An English gloss of the word samovar would be something like 'self-boiler.' The main part is a chamber that holds the water and has a heating element. The heating element was usually pinecones rather than charcoal or coal because they were easy to find and very slow burning.

Since samovars were most commonly used for making tea, there was a cup in the top portion that held concentrated tea. Hot water was added to dilute this concentrate and there was a spigot from which the tea could be poured.

Samovars were made in a wide variety of styles. Most were made of nickel or copper, but some were made of iron, brass, bronze, tin, silver or gold. The shape could be barrel-like, cylindrical or spherical and some were shaped like urns.
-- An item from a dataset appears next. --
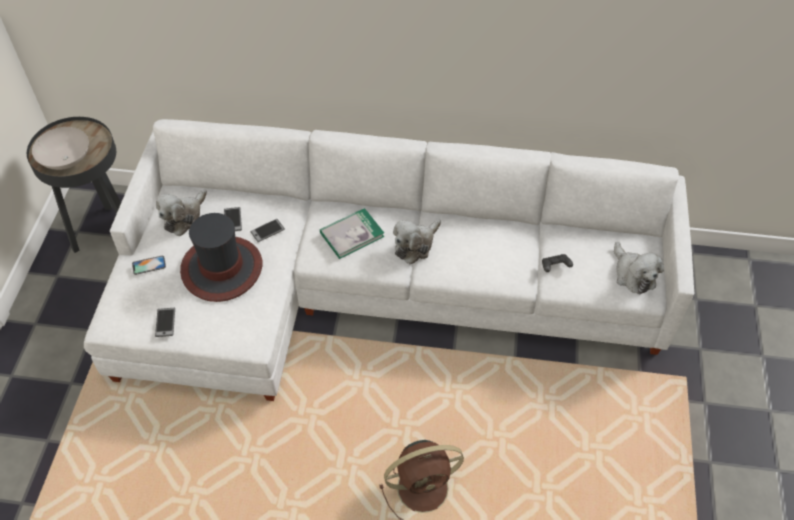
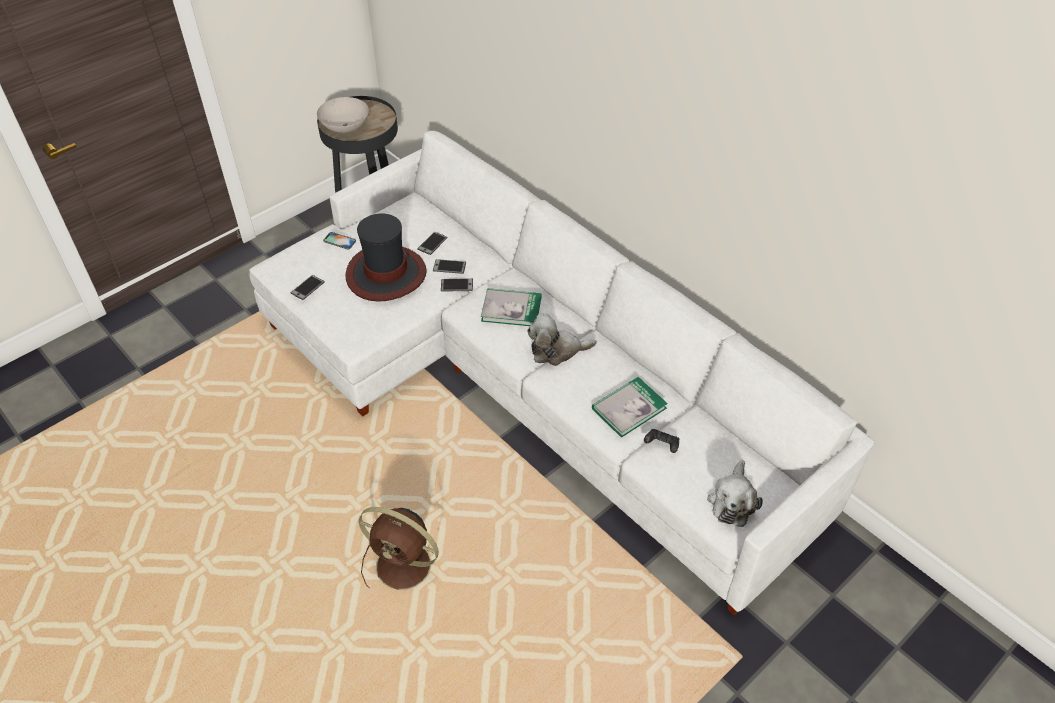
camera: 40 degrees right, 5 degrees down
plush toy [156,189,207,236] -> none
none -> phone [441,279,473,292]
none -> book [592,377,668,438]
19th century Russian samovar Photo by Dimitri

History of the samovar

The samovar was introduced to Russia in the mid-1700s from western Mongolia along with tea. Tea and the self-boiling pot quickly gained an important place in Russian culture. Within just a few generations, nearly every home in Russia, no matter how humble, had at least one or two samovars in use.
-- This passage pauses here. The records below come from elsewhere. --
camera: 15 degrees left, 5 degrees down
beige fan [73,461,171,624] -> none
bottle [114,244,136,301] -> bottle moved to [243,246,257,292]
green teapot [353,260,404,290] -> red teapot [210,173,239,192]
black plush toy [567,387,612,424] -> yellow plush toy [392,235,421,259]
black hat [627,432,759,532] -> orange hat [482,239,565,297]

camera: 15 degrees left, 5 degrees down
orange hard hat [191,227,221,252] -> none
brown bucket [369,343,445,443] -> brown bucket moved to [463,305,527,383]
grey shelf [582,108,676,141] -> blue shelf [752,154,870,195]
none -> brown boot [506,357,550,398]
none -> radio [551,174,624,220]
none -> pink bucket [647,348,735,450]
At the time, tea was as much a social lubricant as vodka in Russia. To sit by the samovar meant to have a leisurely conversation over cups of tea. Also like vodka, hot tea was a great way to stave off the bitter winter temperatures.

Devices similar to the Russian samovar have been found throughout the Middle East and Eastern Europe and today still, there is an equally rich samovar tradition in Turkey and Iran.
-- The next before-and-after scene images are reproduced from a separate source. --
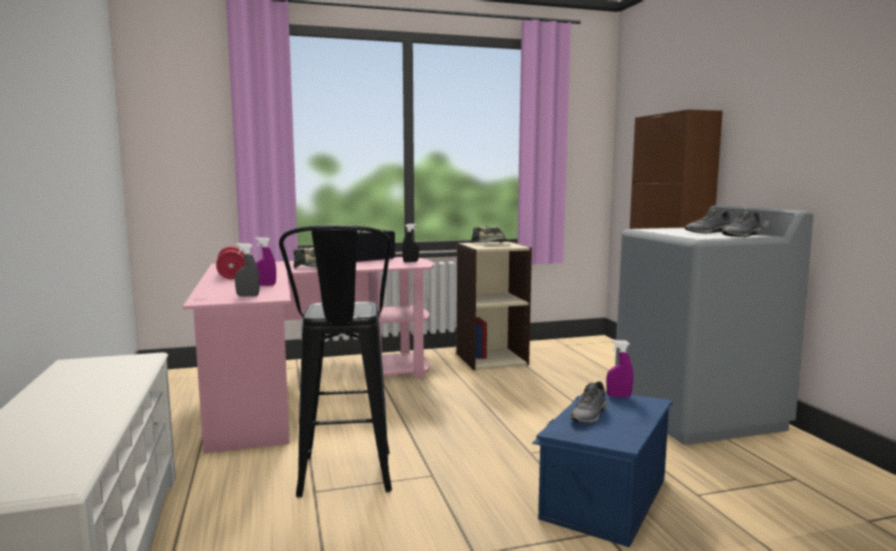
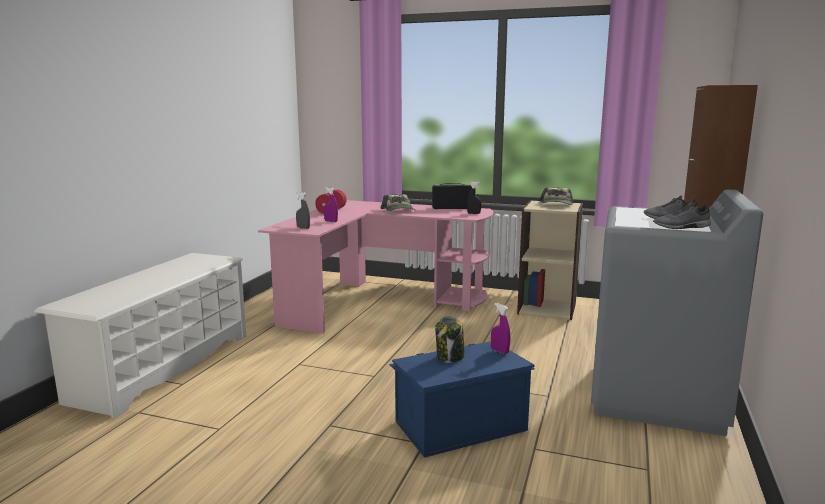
camera: 35 degrees right, 5 degrees up
black stool [279,225,392,497] -> none
grey shoe [570,381,607,423] -> jar [435,316,465,363]

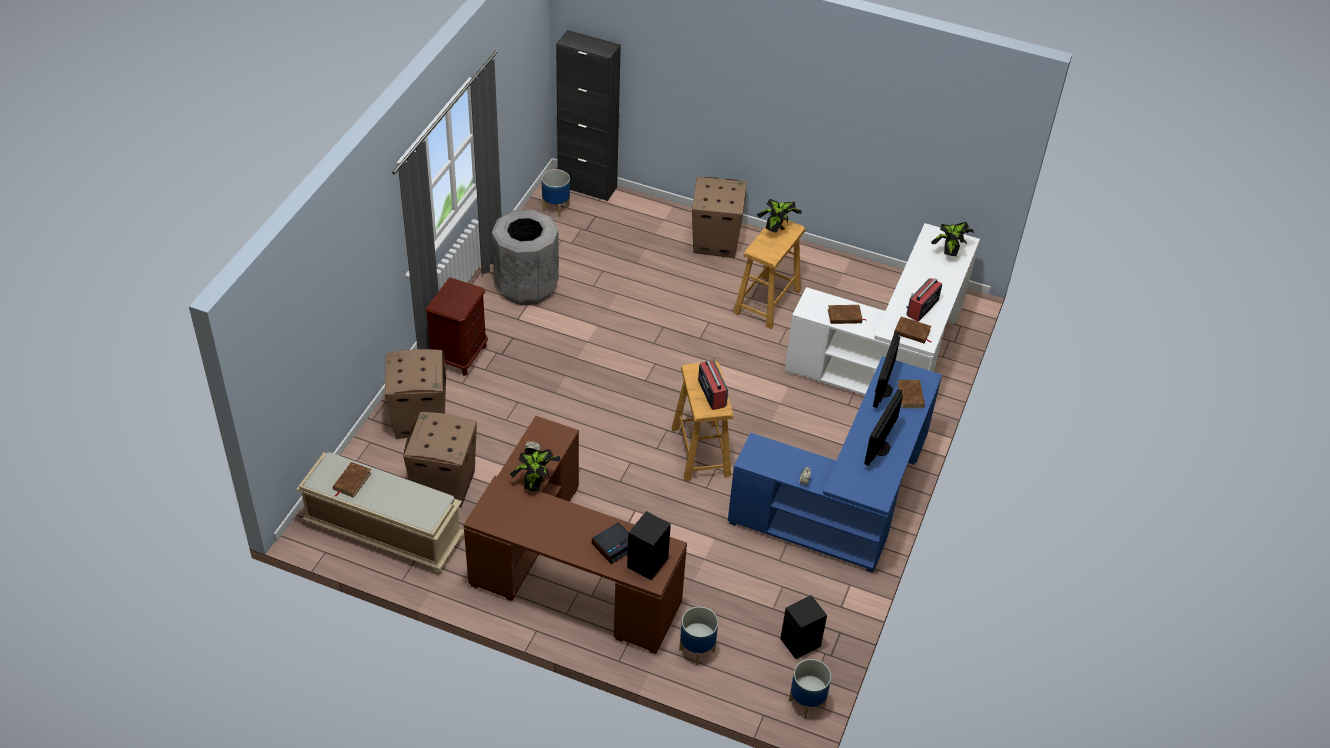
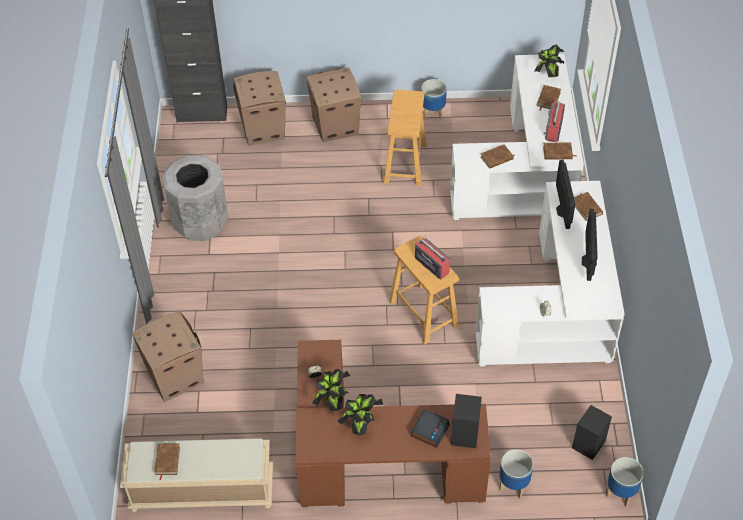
camera: 20 degrees left, 5 degrees up
cardboard box [403,412,477,507] -> cardboard box moved to [233,71,286,146]
brown nightstand [426,277,488,376] -> none
planter [542,169,570,217] -> planter moved to [421,79,447,120]
blue desk [728,356,942,572] -> white desk [476,181,625,367]
potted plant [756,199,802,233] -> potted plant moved to [338,394,383,436]
none -> brown book [537,85,561,110]

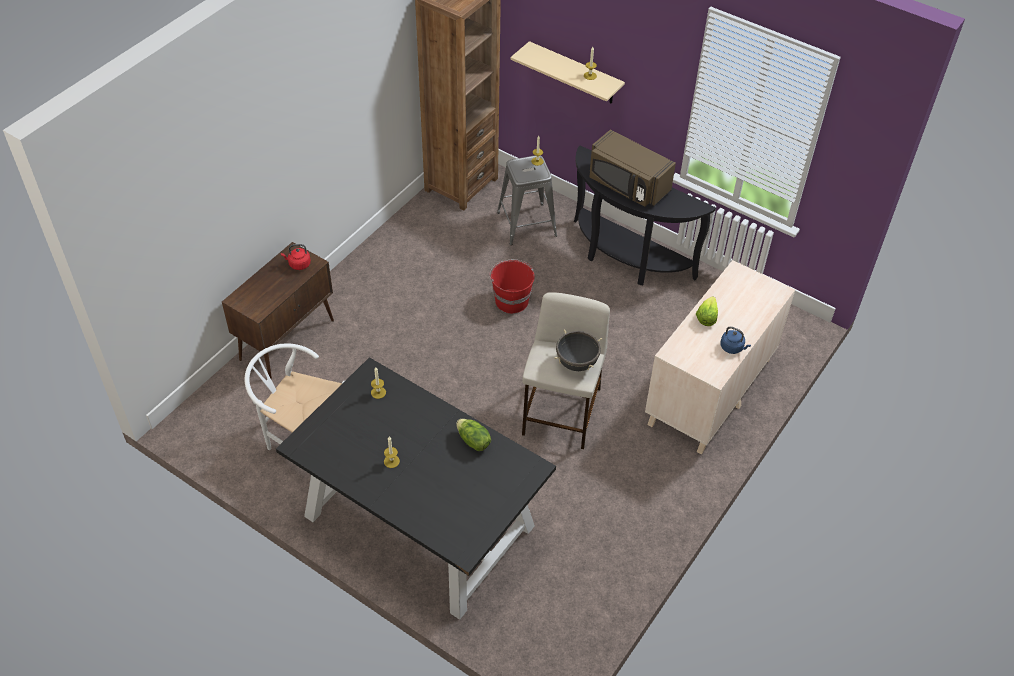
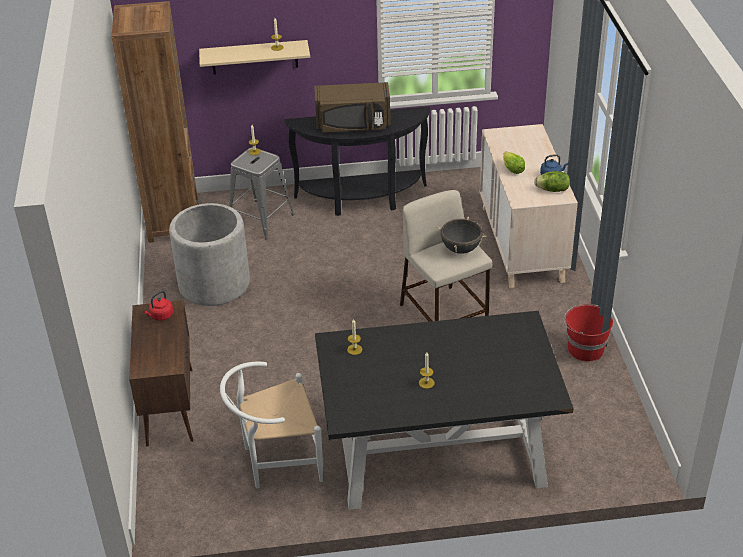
camera: 40 degrees left, 10 degrees down
lettuce [456,419,491,451] -> lettuce moved to [534,171,570,192]
red bucket [489,259,535,314] -> red bucket moved to [563,304,613,361]
none -> grey planter [169,203,250,306]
Russian samovar Photo by Anvtr

The samovar today

Nowadays, although every Russian home has a samovar, they are not as widely used. Electric tea kettles are often used instead, as modern electric versions of samovars. In country homes (дача, ‘dacha’), families will still use the traditional samovar for parties or receptions.

To Russophiles and Russian emigrants alike, the samovar symbolizes Russia, and so there's a thriving antique samovar market with some pieces selling for thousands of dollars. They're especially valuable since neither two are completely alike.

It's also a great souvenir, but you may have trouble getting it home. Aside from being a heavy and unwieldy luggage item, all but brand new samovars can be difficult to take out of Russia without a special permission. Still, many emigrants managed to smuggle their family samovars out of the country when they left.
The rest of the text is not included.